You can watch them climb up a little ladder on the side. If you’ve got children, it should be a perfect stop-off for lunch on the tourist road from Hexham and Ponteland to Rothbury. It’s set on a farm with lots of other rare breeds to look at too, with a playground and a nice view of the Fontburn reservoir.
Mrs Diner and I came mid-week. The website had promised “soups, sandwiches, salads, and hearty Northumbrian food”, as well as a “wide selection of home made cakes, scones and other scrumptious delights."
The only “hearty Northumbrian food” available at 1pm was a “summer salad” of feta and green beans, at £6, and some mushroom quiche. Real Northumbrians don't eat quiche.
Nevertheless, in the absence of anything more hearty, I ordered quiche and salad while Mrs Diner had homemade soup and a tuna sandwich.
The soup was tomato and vegetable (they said it was lentil, but contained none that we could find).
It was clearly homemade, and extraordinarily bad. It was so bad, as to be almost inedible. It had been made with water, not stock, and canned tomatoes. This soup was red with embarrassment at being called a soup at all. It was red water with vegetables. We had found possibly the world’s very worst soup.
Mrs D’s sandwich was a sadwich. It had canned tuna and nothing else, stuck into a mass-produced bap. My quiche had a soggy base. The salad consisted of some tomatoes and french beans – and thinly sliced cucumber with the skin left on. I donated my cucumber to Mrs D’s sadwich to make it a little less sad.

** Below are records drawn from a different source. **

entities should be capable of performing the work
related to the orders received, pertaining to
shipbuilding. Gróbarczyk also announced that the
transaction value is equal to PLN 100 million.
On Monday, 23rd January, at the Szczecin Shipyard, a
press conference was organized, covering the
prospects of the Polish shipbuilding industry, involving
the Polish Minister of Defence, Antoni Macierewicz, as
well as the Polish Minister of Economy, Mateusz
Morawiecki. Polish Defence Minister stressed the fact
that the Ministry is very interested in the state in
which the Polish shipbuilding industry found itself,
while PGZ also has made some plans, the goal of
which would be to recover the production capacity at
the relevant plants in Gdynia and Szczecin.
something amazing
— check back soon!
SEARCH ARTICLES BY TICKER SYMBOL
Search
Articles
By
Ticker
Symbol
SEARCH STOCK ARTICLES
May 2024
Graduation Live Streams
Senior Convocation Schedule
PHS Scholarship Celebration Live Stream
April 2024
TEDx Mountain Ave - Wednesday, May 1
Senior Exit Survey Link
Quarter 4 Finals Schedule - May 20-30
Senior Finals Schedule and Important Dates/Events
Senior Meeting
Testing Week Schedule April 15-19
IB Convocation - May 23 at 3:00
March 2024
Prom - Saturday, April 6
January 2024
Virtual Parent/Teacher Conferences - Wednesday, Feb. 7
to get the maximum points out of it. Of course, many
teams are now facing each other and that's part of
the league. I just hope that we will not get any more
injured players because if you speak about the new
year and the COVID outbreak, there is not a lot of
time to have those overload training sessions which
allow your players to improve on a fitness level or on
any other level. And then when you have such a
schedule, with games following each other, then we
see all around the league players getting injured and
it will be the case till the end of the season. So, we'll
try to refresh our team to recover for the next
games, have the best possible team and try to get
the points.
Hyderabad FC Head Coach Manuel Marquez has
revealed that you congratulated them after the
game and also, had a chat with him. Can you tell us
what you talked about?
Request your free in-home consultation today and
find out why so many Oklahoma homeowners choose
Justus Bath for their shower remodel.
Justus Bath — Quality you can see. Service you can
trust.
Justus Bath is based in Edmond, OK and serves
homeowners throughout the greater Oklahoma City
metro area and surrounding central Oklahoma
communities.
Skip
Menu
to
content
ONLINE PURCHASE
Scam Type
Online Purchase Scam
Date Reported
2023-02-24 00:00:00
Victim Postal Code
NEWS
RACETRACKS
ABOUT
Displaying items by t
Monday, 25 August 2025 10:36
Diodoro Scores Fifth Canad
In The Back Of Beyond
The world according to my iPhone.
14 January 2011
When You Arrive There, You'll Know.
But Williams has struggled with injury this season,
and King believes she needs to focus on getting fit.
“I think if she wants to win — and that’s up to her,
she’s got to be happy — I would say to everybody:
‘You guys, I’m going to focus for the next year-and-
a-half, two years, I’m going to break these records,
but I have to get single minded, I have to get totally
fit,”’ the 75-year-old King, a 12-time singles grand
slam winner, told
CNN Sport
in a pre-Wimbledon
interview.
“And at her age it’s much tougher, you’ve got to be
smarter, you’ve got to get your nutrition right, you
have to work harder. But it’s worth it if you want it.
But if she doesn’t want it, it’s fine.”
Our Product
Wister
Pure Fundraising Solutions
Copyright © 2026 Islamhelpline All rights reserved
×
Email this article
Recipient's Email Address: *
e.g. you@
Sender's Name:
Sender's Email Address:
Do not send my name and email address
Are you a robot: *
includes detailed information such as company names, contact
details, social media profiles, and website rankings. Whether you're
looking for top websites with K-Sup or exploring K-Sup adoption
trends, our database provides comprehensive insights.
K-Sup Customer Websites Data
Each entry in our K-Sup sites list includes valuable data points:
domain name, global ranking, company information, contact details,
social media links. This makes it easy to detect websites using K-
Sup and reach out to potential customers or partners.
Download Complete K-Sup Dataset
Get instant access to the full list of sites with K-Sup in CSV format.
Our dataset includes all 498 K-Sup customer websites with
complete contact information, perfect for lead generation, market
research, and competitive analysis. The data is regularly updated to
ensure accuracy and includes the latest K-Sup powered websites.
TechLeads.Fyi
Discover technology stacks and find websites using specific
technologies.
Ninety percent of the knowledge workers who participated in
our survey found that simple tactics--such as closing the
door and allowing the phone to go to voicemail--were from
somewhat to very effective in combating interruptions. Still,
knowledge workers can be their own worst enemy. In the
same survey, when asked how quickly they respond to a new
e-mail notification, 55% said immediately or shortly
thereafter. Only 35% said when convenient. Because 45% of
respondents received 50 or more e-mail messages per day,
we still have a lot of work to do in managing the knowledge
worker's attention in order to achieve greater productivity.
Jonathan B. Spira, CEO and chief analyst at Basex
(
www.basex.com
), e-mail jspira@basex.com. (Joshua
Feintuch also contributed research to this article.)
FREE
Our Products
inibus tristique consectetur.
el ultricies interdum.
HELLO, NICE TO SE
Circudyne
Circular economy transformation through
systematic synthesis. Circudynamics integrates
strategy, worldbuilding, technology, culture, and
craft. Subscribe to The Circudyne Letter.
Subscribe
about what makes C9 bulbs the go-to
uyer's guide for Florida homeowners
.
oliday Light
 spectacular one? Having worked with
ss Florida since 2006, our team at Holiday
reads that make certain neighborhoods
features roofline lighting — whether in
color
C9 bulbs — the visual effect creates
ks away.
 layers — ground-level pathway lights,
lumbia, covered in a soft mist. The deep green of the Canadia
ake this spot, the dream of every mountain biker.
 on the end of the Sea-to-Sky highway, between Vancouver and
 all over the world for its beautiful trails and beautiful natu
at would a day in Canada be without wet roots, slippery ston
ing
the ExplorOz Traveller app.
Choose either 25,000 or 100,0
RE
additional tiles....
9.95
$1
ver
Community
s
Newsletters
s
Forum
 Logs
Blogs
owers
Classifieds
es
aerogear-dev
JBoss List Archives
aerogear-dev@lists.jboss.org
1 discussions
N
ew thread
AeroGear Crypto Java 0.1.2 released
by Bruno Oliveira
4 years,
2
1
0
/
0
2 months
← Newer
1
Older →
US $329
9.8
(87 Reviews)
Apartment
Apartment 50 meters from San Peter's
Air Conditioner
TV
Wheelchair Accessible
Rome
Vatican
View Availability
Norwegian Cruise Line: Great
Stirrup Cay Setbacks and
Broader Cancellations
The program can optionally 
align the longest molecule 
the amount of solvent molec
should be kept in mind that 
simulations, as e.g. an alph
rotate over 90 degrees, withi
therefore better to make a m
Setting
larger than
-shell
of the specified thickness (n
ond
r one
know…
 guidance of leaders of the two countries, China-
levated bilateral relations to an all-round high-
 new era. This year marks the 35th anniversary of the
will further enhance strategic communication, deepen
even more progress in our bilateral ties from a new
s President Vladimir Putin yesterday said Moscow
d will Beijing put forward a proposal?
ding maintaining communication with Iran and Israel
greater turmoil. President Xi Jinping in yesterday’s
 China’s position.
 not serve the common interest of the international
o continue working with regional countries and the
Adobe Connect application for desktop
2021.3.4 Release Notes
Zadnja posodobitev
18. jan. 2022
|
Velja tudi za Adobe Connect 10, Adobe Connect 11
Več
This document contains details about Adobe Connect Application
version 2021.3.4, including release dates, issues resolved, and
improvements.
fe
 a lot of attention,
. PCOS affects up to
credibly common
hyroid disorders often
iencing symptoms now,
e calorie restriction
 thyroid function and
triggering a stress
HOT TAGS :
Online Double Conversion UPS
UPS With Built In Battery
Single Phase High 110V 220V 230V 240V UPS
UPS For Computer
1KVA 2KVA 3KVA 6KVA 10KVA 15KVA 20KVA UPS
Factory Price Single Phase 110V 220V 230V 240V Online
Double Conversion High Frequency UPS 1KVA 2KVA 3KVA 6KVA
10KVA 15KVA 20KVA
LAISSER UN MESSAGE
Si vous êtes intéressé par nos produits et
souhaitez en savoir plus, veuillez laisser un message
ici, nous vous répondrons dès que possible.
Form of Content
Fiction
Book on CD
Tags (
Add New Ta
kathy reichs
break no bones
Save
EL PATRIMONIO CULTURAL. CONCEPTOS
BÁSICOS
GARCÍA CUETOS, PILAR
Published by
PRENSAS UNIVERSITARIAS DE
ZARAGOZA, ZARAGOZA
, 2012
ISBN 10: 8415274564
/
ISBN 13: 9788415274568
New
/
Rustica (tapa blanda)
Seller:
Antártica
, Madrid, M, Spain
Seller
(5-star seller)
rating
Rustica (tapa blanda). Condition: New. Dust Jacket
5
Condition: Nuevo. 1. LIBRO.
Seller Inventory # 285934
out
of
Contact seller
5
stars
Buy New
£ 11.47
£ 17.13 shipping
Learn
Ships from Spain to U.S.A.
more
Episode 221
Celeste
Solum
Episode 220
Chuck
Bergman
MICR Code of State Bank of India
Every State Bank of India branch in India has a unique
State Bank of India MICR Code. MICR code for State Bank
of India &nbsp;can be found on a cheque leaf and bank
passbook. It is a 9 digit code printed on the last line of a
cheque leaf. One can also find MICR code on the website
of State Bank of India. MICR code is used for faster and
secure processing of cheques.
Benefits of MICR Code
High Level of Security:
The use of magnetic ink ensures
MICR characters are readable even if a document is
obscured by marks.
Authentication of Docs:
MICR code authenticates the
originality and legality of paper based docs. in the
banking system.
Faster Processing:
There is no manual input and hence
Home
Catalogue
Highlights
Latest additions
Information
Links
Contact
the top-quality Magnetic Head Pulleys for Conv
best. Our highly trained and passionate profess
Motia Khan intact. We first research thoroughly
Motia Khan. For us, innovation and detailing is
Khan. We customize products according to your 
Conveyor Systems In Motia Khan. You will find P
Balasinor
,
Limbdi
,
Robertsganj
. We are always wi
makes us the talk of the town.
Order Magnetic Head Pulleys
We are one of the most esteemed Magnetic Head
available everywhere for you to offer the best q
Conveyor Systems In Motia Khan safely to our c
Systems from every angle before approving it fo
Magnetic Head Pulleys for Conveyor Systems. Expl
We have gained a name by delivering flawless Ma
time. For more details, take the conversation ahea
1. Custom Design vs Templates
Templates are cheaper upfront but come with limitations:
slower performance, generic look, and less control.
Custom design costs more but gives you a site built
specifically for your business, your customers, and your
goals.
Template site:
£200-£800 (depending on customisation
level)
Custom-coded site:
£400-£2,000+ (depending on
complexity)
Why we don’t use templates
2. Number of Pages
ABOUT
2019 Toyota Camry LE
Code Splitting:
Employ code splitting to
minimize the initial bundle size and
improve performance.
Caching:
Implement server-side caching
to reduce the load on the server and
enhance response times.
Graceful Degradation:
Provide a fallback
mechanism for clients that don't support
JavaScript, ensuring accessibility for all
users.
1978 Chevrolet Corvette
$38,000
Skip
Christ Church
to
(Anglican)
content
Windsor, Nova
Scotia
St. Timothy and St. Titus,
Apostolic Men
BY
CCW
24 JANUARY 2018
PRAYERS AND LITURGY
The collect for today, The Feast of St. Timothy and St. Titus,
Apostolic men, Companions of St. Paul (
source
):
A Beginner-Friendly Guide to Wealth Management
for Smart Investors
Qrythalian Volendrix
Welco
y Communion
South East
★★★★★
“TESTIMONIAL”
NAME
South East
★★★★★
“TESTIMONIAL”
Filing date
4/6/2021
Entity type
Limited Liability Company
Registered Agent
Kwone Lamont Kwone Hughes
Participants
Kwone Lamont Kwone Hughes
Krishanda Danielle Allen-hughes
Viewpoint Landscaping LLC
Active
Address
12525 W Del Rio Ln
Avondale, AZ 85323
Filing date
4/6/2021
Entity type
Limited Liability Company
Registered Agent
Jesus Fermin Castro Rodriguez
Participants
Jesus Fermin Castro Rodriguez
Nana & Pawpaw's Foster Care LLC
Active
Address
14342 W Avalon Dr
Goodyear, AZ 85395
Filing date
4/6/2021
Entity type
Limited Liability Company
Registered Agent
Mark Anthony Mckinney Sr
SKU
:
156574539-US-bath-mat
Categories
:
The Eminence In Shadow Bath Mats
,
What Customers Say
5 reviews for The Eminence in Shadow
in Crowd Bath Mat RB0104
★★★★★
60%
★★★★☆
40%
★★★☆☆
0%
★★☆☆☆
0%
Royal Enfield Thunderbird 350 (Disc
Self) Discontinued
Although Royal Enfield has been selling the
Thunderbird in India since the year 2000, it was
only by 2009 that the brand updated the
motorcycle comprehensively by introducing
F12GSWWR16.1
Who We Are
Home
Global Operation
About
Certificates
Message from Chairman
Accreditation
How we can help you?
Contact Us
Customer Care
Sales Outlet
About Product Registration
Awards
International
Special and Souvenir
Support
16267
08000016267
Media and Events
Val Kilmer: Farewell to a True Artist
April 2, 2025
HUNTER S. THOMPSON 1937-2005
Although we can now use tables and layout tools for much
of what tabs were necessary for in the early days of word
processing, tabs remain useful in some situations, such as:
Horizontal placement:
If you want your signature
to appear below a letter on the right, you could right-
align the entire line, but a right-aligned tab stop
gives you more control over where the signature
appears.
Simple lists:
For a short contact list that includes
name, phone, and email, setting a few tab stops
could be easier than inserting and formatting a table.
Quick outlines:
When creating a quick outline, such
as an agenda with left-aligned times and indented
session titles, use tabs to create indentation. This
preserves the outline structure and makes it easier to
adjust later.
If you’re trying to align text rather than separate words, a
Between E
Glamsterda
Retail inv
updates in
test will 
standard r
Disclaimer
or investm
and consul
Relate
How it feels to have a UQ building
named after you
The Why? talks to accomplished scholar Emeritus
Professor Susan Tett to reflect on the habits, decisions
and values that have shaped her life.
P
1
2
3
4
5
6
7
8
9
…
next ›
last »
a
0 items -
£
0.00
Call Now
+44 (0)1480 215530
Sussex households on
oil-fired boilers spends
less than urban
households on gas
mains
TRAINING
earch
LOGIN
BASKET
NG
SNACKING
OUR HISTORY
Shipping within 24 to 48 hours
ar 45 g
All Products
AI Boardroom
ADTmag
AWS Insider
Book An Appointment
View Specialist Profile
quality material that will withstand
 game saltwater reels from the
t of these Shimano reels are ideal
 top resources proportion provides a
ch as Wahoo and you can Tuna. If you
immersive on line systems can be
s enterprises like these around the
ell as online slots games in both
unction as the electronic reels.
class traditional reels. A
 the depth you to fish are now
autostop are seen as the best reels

The tomatoes had been refrigerated, and so were completely tasteless. The beans were either overcooked or canned – they were limp and had lost their green.
It was all quite appalling.
The young man who served us said the goats liked the baby tomatoes. We tried feeding them after the meal – they liked them even less than we did.
We couldn’t face the “homemade cakes and other scrumptious delights”. The cherry cake had sunk as low as our spirits. Even the chocolate cakes didn’t look appetising. There was a sign on the fridge urging us to try ginger beer or Victorian lemonade (presumably Fentiman’s). They’d run out of both.
A sign asked: “Would you like to bring your family for Sunday Lunch at Goats on the Roof? Please call us 48 hours in advance and we will source the joint of your choice from meat produced on local farms. Sunday Lunch made especially for you - what more could you ask for?"
Well, quite a lot more, actually. Like a chef, for a start.